**What this task involves**
Edit the data below so that "minimum" becomes "lowest" wherever it appears, with everything else left unchanged. Omit the pictures from your output.

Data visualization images
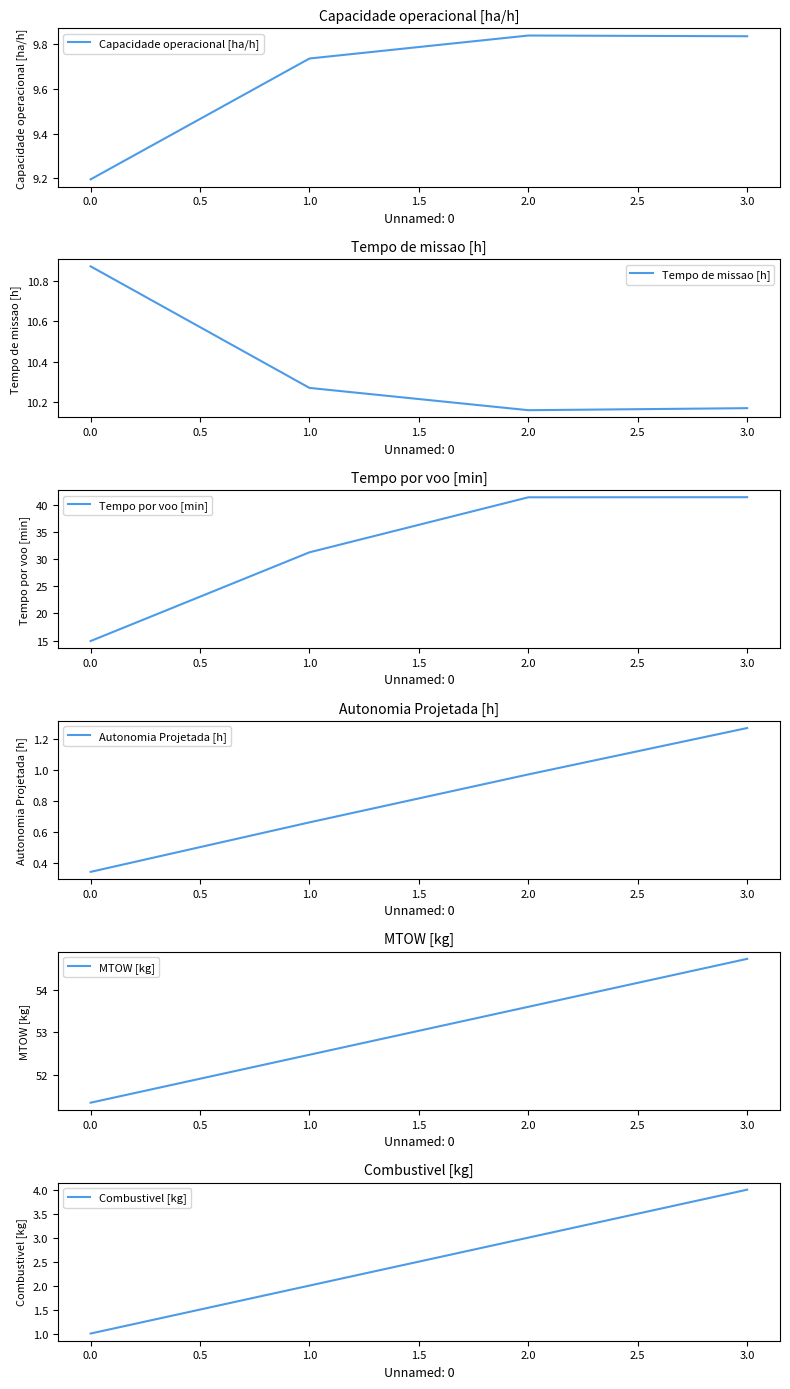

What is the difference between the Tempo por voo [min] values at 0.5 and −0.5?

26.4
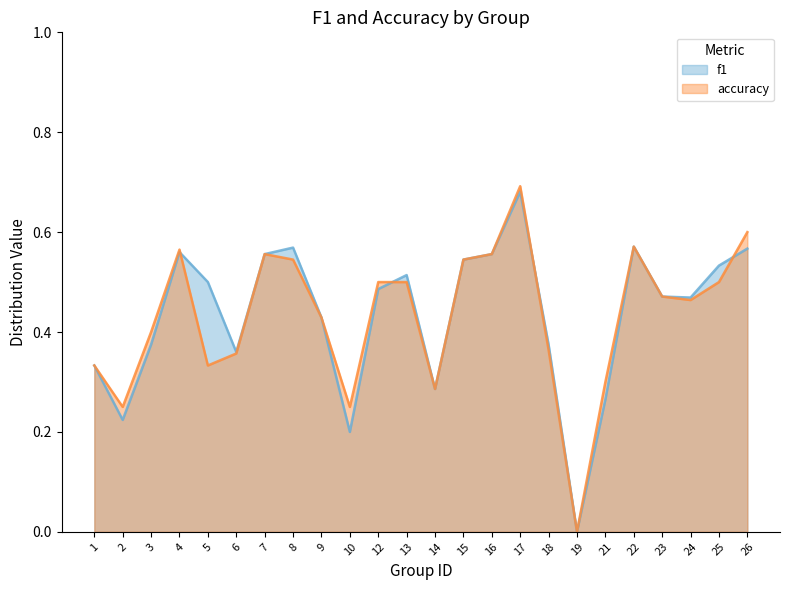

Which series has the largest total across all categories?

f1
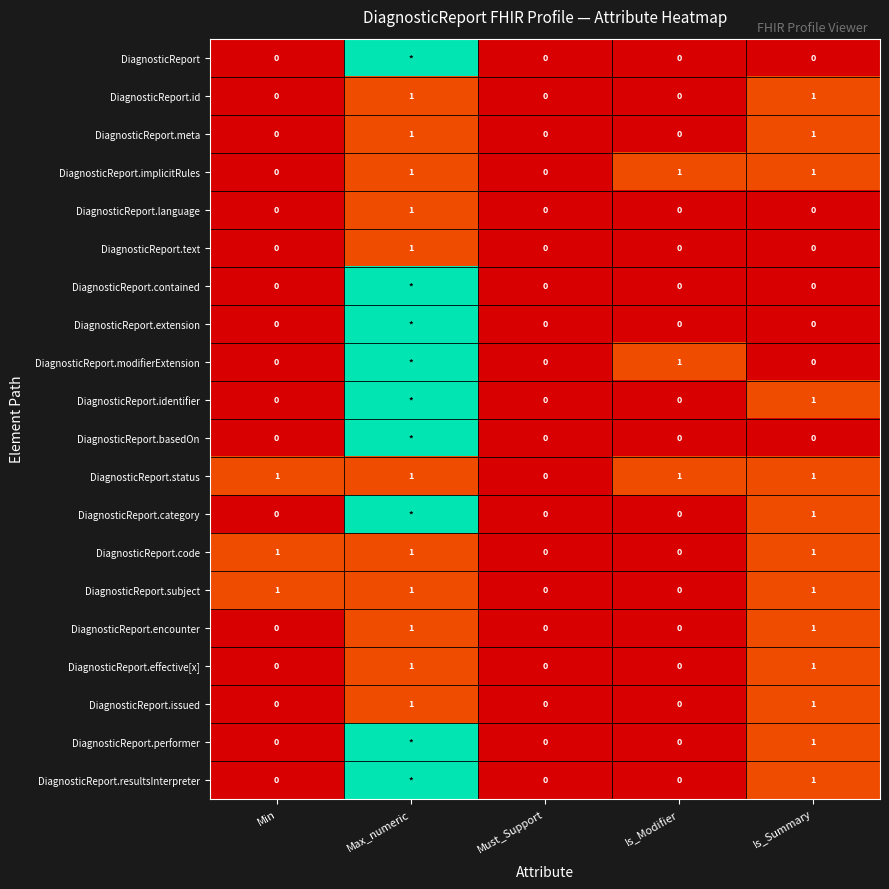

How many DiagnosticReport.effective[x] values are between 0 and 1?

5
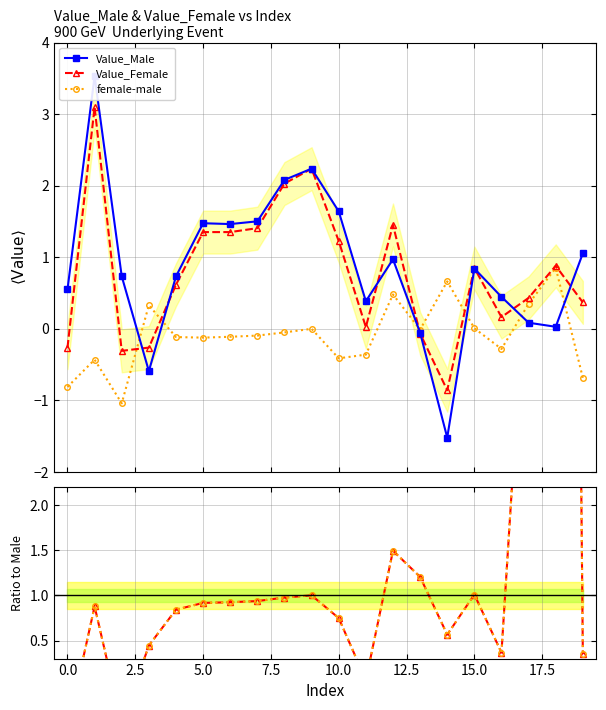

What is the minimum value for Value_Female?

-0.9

**Solution**
What is the difference between the Tempo por voo [min] values at 0.5 and −0.5?

26.4

Which series has the largest total across all categories?

f1

How many DiagnosticReport.effective[x] values are between 0 and 1?

5

What is the lowest value for Value_Female?

-0.9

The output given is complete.